Нет, здесь даже снег почему-то казался похожим на вату, которую какой-то насмешник рассыпал по земле просто так забавы ради. Но эта игрушечная зима была по-своему красива, как рождественская открытка.
На фоне паутинных крон и непримятой белизны у опустевшего, затянутого на зиму плёнкой льда озера Чёрный замок казался особенно торжественным, как будто возникшим перед лесом из старинных сказаний только затем, чтобы стать частью черно-белого нарядного полусна.
Нина не спеша направлялась к замку, наслаждаясь тем, что ей позволено было прервать обычную пятничную уборку. Шрайбер вручил ей вчетверо сложенную записку для Майера, строгим голосом наказал передать адресату или его супруге, если того не окажется дома.

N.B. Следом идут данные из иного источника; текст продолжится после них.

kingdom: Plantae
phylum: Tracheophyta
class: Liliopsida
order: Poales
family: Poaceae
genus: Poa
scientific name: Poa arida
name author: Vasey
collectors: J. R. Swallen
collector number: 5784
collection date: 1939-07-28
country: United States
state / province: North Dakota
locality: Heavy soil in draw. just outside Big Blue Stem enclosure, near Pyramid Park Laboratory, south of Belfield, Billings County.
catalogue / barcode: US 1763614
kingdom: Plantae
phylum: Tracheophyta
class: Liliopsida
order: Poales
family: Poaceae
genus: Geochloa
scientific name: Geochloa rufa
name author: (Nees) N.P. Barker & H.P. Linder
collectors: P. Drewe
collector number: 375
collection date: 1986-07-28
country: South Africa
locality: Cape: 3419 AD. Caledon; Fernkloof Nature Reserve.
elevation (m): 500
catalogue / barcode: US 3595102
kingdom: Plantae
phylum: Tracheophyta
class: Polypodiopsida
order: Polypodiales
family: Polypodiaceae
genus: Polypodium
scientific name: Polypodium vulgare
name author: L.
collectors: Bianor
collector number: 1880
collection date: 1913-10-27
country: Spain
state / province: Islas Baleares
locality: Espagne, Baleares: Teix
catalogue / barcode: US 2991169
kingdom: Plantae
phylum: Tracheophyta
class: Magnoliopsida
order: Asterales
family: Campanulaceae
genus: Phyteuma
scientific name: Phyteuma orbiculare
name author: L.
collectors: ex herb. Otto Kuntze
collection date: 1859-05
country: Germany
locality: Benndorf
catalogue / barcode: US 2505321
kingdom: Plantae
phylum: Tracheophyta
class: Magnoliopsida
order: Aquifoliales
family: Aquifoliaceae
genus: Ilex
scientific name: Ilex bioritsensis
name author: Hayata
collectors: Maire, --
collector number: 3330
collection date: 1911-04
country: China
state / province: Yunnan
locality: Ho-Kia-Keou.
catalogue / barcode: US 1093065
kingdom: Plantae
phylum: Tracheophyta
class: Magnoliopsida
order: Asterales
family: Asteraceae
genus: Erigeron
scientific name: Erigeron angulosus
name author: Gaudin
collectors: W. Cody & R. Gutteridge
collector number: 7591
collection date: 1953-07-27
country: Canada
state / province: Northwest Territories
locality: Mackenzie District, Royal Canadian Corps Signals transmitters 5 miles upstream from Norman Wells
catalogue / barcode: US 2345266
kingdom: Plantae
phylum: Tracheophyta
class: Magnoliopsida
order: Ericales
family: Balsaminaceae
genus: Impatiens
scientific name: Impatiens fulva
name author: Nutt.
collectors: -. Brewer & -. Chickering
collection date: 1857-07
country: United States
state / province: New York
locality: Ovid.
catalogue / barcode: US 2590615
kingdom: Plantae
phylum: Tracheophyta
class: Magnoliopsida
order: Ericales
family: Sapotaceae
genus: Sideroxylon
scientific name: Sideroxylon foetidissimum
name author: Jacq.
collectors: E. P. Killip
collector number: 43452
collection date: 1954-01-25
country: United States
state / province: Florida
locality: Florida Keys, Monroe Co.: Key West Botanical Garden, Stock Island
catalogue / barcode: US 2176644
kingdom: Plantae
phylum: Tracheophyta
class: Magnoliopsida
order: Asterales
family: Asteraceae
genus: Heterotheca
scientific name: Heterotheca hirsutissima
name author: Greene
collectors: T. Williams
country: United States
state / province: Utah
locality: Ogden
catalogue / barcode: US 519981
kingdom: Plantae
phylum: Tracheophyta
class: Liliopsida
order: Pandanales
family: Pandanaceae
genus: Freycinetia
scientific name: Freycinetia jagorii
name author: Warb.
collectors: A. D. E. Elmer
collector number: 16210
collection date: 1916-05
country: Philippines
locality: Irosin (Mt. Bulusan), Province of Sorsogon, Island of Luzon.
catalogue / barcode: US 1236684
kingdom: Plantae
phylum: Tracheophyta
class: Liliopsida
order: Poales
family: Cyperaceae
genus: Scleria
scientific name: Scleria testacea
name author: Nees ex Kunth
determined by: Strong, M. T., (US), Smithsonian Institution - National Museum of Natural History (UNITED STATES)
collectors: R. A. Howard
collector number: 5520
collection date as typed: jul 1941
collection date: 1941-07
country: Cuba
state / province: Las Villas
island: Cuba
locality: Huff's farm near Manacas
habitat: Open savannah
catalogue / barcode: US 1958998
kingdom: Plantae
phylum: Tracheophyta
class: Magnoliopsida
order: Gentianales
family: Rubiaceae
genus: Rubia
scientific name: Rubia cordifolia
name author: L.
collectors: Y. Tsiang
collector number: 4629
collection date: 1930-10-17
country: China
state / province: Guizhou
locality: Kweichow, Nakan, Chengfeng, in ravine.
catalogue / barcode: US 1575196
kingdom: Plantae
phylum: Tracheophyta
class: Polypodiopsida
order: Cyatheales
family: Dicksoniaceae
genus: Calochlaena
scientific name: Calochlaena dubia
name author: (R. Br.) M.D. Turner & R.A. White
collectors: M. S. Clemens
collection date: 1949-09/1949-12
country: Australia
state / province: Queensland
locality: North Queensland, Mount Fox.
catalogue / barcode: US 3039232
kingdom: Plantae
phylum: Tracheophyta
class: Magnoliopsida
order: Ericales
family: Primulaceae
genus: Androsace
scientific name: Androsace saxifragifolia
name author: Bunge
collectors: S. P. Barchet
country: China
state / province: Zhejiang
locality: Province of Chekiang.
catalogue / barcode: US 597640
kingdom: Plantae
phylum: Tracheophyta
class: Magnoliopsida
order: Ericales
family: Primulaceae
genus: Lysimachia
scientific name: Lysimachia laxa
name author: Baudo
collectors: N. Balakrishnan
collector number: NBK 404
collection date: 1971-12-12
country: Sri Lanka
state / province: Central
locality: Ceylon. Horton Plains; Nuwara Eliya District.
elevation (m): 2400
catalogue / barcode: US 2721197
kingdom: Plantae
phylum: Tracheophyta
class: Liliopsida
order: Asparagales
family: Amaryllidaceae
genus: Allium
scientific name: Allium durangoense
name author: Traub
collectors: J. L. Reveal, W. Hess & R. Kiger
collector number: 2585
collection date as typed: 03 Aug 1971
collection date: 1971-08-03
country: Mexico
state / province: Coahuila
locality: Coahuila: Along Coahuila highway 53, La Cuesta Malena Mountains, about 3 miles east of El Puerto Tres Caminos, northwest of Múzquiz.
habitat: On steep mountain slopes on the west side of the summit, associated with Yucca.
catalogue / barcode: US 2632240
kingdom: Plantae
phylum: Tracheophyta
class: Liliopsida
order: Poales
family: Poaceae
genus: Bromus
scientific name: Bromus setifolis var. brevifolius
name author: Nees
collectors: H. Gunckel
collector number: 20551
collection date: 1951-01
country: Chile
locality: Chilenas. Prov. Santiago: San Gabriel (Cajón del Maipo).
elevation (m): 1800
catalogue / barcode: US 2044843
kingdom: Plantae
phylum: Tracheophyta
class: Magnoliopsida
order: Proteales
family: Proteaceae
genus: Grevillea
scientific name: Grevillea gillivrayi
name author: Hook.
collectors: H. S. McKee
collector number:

Оторваться от однообразного занятия всегда приятно, даже если знаешь, что к нему неизбежно придётся возвращаться. Но пока можно было вбирать в себя лёгкий морозец и разбегаться, завидев горку, чтобы соскользнуть с неё, захлёбываясь восторгом.
Деревянные башмаки весьма подходили для зимней забавы, хотя и не шли ни в какое сравнение с лаптями. Облитые на ночь водой и отполированные за ночь морозом, наутро они победно блестели, как только что вынутые из кипящей луковой шелухи Пасхальные яйца. Разгорячённое от обжигающего холода и радости лицо Толика щемящим счастьем вынырнуло из памяти, как из глубоких смоленских снегов. Утомительный труд заглушал беспокойство о братьях, но по воскресеньям и сейчас, во время нежданной прогулки, как будто снова кто-то протянул невидимые нити от её сердца к родным сердцам. И от этого было сладко и страшно. В любую секунду нити могла оборвать сброшенная с холодного зимнего неба бомба, снаряд, чертящий смертоносную траекторию, жалящая насмерть пуля…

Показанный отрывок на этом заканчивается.